YOUR ASSIGNMENT -
Write every record below out exactly; no images.

╭──

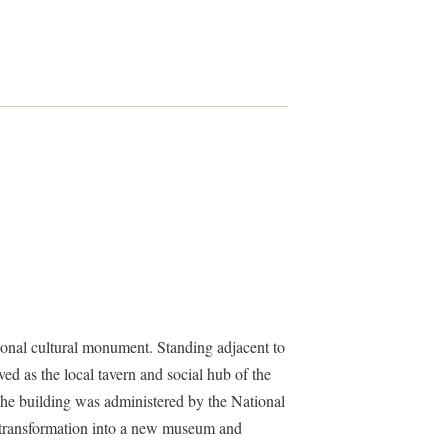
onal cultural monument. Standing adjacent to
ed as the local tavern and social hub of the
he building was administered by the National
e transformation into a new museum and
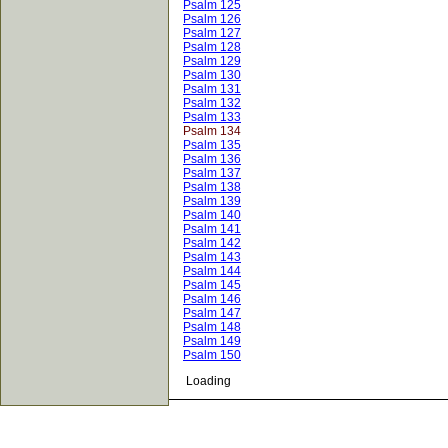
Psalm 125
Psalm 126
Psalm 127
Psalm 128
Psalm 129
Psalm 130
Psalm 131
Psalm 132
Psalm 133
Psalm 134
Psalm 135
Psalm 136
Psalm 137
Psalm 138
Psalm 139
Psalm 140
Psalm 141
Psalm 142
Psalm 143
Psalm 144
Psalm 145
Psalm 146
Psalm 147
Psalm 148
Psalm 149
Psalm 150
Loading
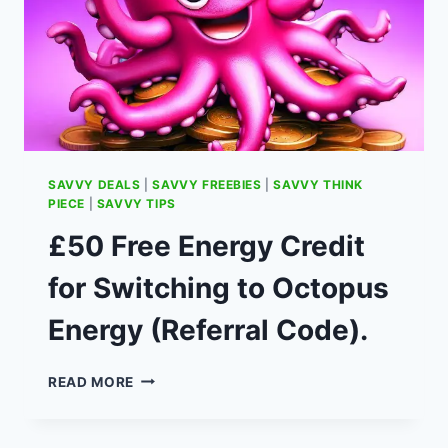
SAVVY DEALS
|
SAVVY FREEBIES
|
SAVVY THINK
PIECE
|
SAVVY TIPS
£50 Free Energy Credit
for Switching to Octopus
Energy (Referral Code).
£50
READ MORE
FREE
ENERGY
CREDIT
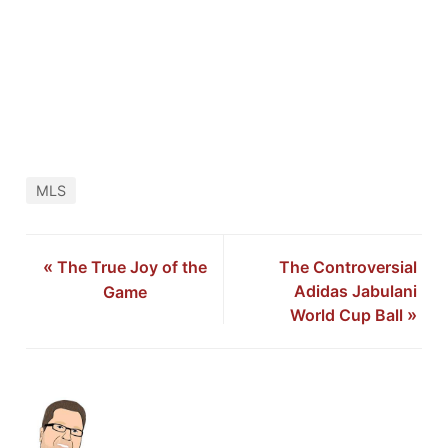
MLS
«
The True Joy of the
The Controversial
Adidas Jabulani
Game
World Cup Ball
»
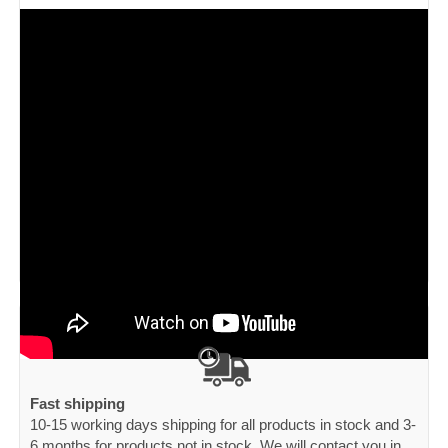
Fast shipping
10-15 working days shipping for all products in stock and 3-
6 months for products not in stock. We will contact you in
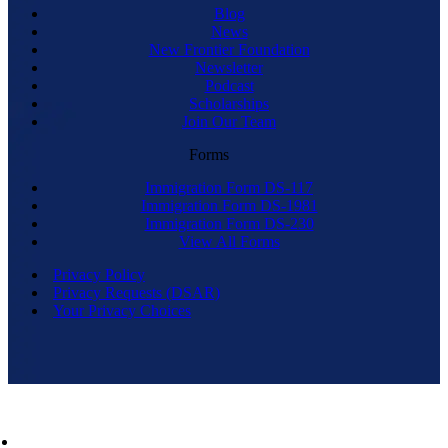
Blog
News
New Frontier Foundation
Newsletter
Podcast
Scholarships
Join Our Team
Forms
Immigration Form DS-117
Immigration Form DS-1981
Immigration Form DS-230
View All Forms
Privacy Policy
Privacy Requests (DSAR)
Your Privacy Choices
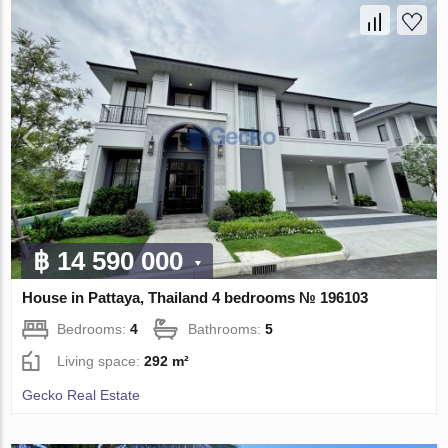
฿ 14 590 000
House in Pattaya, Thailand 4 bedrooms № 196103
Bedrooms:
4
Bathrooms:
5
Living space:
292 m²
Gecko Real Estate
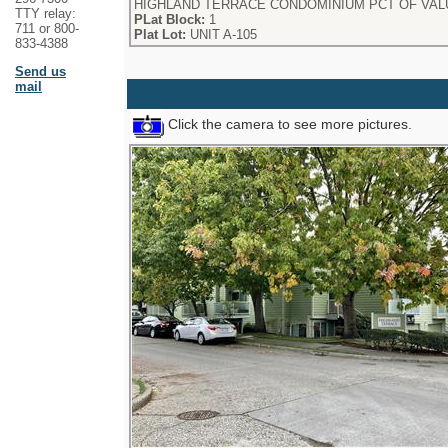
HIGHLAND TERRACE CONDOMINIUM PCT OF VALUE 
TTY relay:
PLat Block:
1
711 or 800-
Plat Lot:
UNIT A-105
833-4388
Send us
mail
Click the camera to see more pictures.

╰──

SOLVED PROBLEM -
onal cultural monument. Standing adjacent to
ed as the local tavern and social hub of the
he building was administered by the National
e transformation into a new museum and
Psalm 125
Psalm 126
Psalm 127
Psalm 128
Psalm 129
Psalm 130
Psalm 131
Psalm 132
Psalm 133
Psalm 134
Psalm 135
Psalm 136
Psalm 137
Psalm 138
Psalm 139
Psalm 140
Psalm 141
Psalm 142
Psalm 143
Psalm 144
Psalm 145
Psalm 146
Psalm 147
Psalm 148
Psalm 149
Psalm 150
Loading
SAVVY DEALS
|
SAVVY FREEBIES
|
SAVVY THINK
PIECE
|
SAVVY TIPS
£50 Free Energy Credit
for Switching to Octopus
Energy (Referral Code).
£50
READ MORE
FREE
ENERGY
CREDIT
MLS
«
The True Joy of the
The Controversial
Adidas Jabulani
Game
World Cup Ball
»
Fast shipping
10-15 working days shipping for all products in stock and 3-
6 months for products not in stock. We will contact you in
Blog
News
New Frontier Foundation
Newsletter
Podcast
Scholarships
Join Our Team
Forms
Immigration Form DS-117
Immigration Form DS-1981
Immigration Form DS-230
View All Forms
Privacy Policy
Privacy Requests (DSAR)
Your Privacy Choices
฿ 14 590 000
House in Pattaya, Thailand 4 bedrooms № 196103
Bedrooms:
4
Bathrooms:
5
Living space:
292 m²
Gecko Real Estate
HIGHLAND TERRACE CONDOMINIUM PCT OF VALUE 
TTY relay:
PLat Block:
1
711 or 800-
Plat Lot:
UNIT A-105
833-4388
Send us
mail
Click the camera to see more pictures.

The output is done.